Tradisi yang terjadi pada sebagian masyarakat Betawi secara turun-temurun pada saat Tahun Baru Imlek adalah mengantar atau “ngejot” ikan bandeng kepada mertua. Zaman dulu, menantu yang tidak mengirimkan ikan bandeng ketika tahun baru Imlek dapat dianggap atau dicap sebagai menantu pelit. Sebaliknya menantu yang mengirimkan mertuanya dengan ikan bandeng yang besar yang kalau ditenteng sampai “ngengser” (jatuh) buntutnya, maka menantu itu akan “disohor” alias dipuji dan dibanggakan mertua. Namun, zaman sekarang, tradisi tersebut sudah mulai pudar, ikan bandeng kebanyakan dibeli untuk dimakan bersama keluarga atau dibagi-bagi ke tetangga. 

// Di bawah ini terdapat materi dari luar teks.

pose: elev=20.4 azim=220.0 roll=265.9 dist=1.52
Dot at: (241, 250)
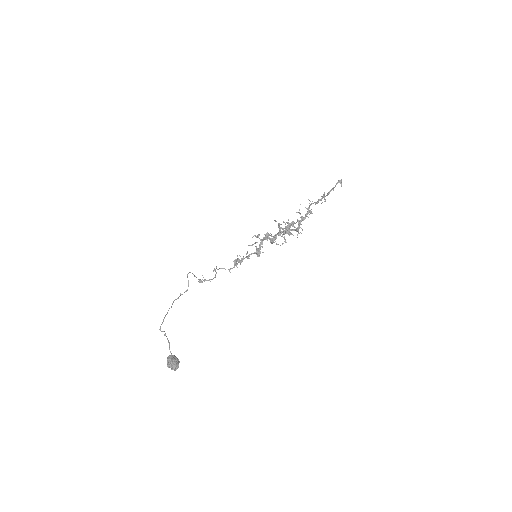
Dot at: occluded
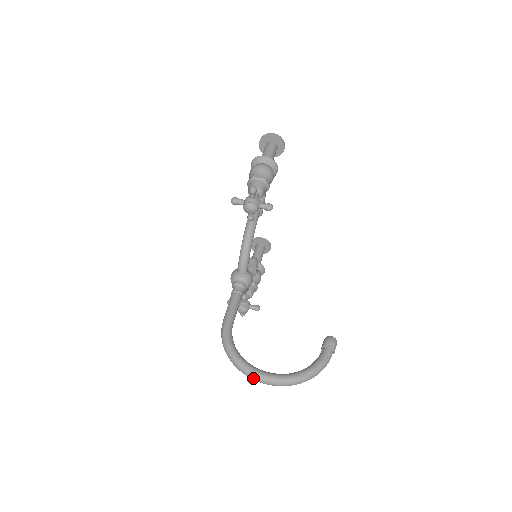
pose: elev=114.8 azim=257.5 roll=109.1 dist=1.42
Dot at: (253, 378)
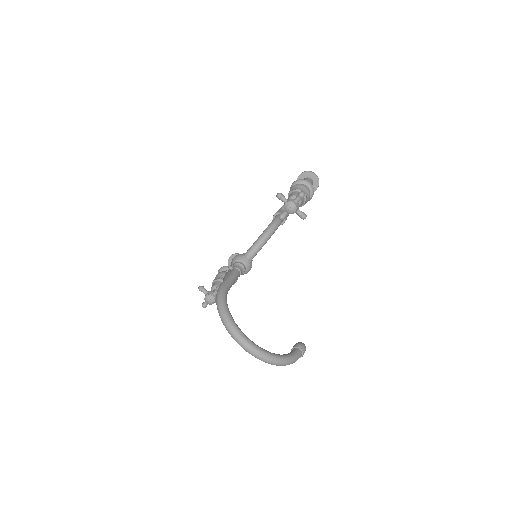
Dot at: (237, 338)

Menurut Ibu Cucu Zulaikha, pada zaman dahulu, ikan bandeng juga digantung di pagar, sebagai pertanda bahwa di rumah itu ada anak gadis yang belum menikah. Dan jika ikan bandeng yang digantung tersebut hilang karena diambil orang berarti ada pria yang menaksir anak gadis tersebut. Namun, sekali lagi, tradisi ini sudah tidak berlaku lagi di zaman kini, karena kalau ikan bandeng digantung di pagar bukan orang yang akan mengambil ikan bandeng tersebut melainkan kucing.

Daerah yang menjadi sentra penjualan ikan bandeng menjelang perayaan Imlek adalah di Jalan Sulaiman, Rawabelong, Jakarta Barat. Penjual ikan bandeng di sini ternyata berasal dari berbagai daerah. Mereka berjualan di sepanjang trotoar Jalan Sulaiman hanya saat menjelang Imlek saja.

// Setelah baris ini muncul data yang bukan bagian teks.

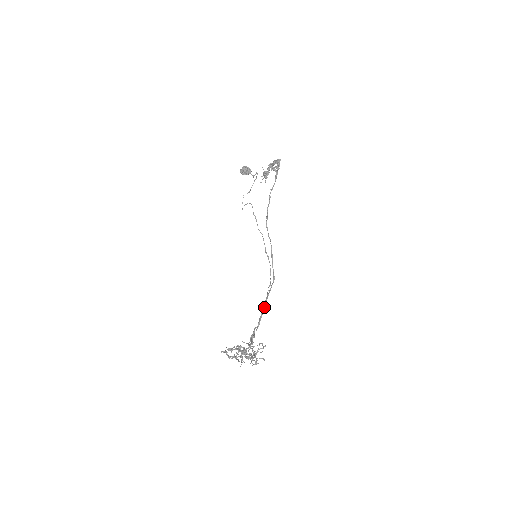
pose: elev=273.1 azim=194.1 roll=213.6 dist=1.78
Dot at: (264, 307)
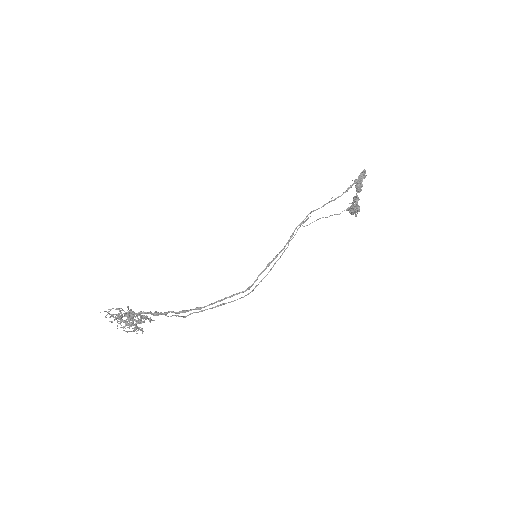
Dot at: (207, 305)
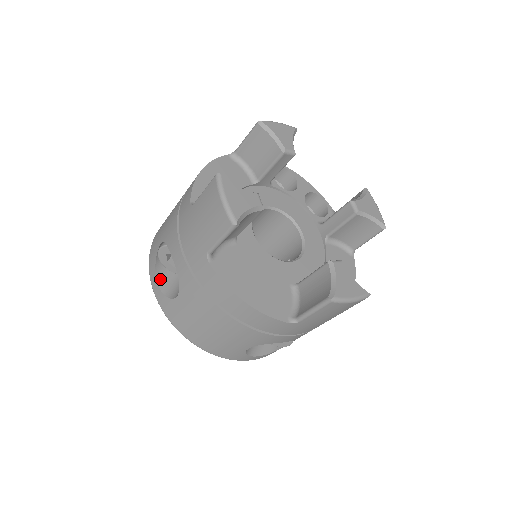
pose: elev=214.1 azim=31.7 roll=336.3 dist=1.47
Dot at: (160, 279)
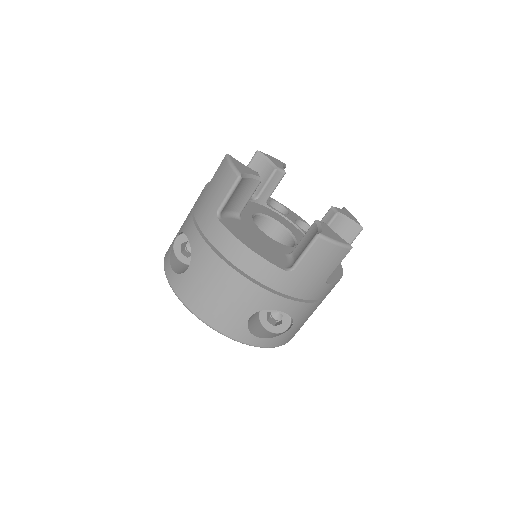
Dot at: (173, 266)
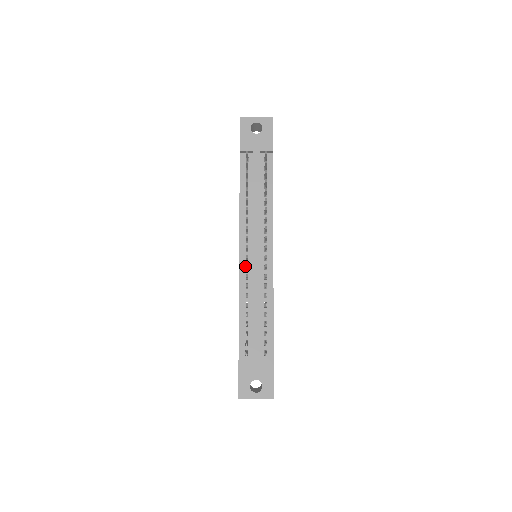
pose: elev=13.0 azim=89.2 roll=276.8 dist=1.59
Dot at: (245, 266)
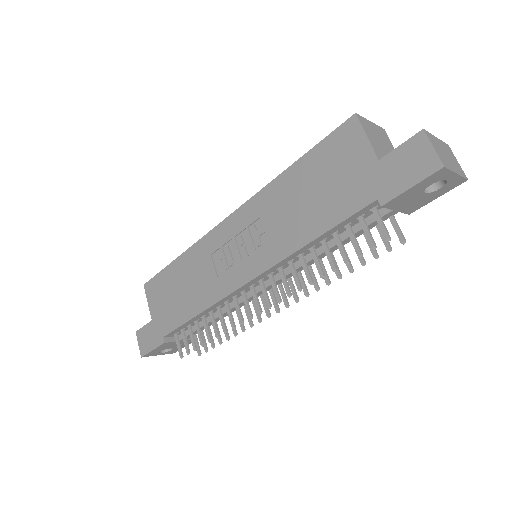
Dot at: (242, 290)
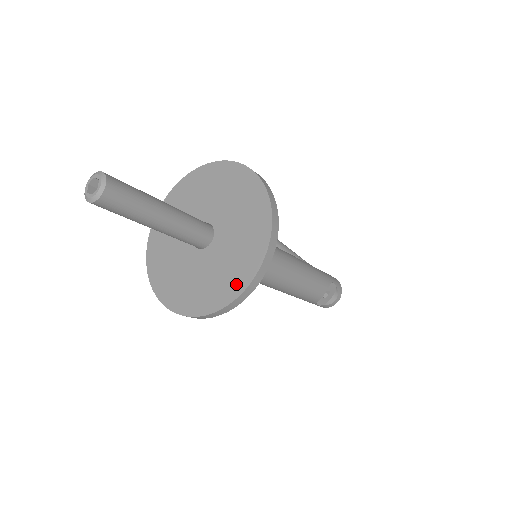
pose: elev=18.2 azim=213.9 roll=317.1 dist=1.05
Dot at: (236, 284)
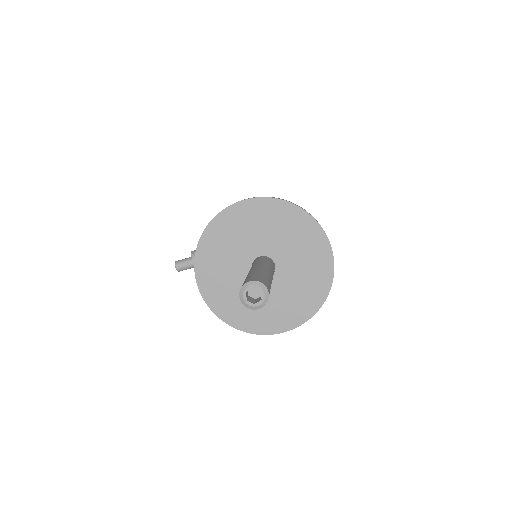
Dot at: (324, 262)
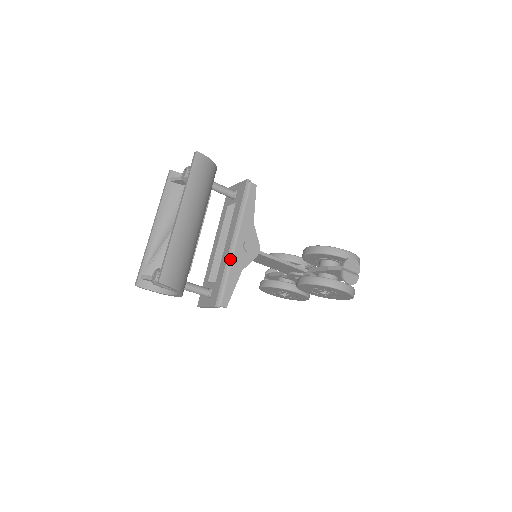
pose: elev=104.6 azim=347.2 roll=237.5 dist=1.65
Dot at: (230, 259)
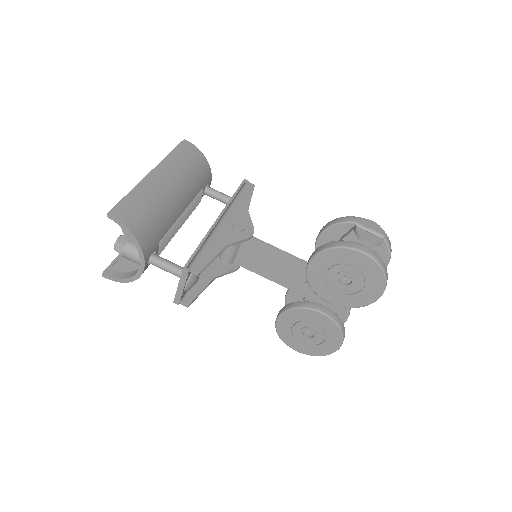
Dot at: (213, 232)
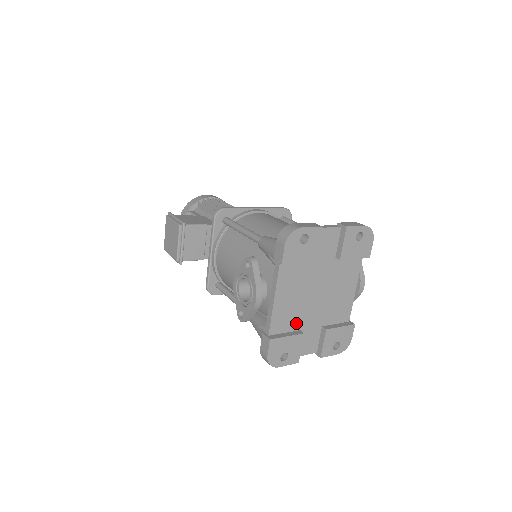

Menurut Yohannes, penjual ikan bandeng di Rawabelong, yang membeli ikan bandeng kebanyakan adalah warga Betawi yang bukan keturunan Tionghoa. Masih menurut Yohannes, ada perbedaan antara warga Tionghoa dengan warga Betawi mengenai ikan bandeng. Warga Tionghoa biasanya menggunakan ikan bandeng untuk beribadah seperti “nyekar” sedangkan warga Betawi membelinya untuk dimasak Pindang Bandeng dan dimakan bersama keluarga.  

Ikan bandeng yang besar-besar adalah yang paling enak untuk dipindang. Ikan bandeng yang besar-besar bagi orang Tionghoa melambangkan kemakmuran dan rezeki yang berlimpah. Bandeng yang besar ini mengandung banyak lemak yang akan menambah sedap kuah pindang.

Pada saat Tahun Baru Imlek ikan bandeng besar-besar yang segar dan berkualitas bisa dengan mudah kita dapatkan. Ikan bandeng yang dijual menjelang Imlek berbeda dengan ikan bandeng yang dijual sehari-hari. Ikan bandeng Imlek ukurannya besar-besar, karena bandeng tersebut dipelihara khusus selama setahun dan dijual menjelang Imlek. Sedangkan ikan bandeng yang dijual sehari-hari berukuran kecil sampai sedang. Pada saat seperti inilah orang Betawi banyak yang datang membeli ikan bandeng. Mereka yang memiliki uang berlebih akan membeli bandeng sebanyak-banyaknya untuk dimasak sendiri dan tentu tidak lupa mengirimkan ke orang tua dan mertua tercinta.

Sejarah tersebut di atas menunjukkan bahwa ikan bandeng ternyata memiliki sinergi dalam keberagaman etnis di Indonesia, dalam hal ini terjadi akulturasi budaya Tionghoa dan budaya Betawi. Akulturasi tersebut ditunjukkan dalam perayaan Imlek di mana tradisi menyantap ikan bandeng bukan hanya menjadi menjadi milik etnis Tionghoa, tetapi juga menjadi bagian dari tradisi etnis Betawi.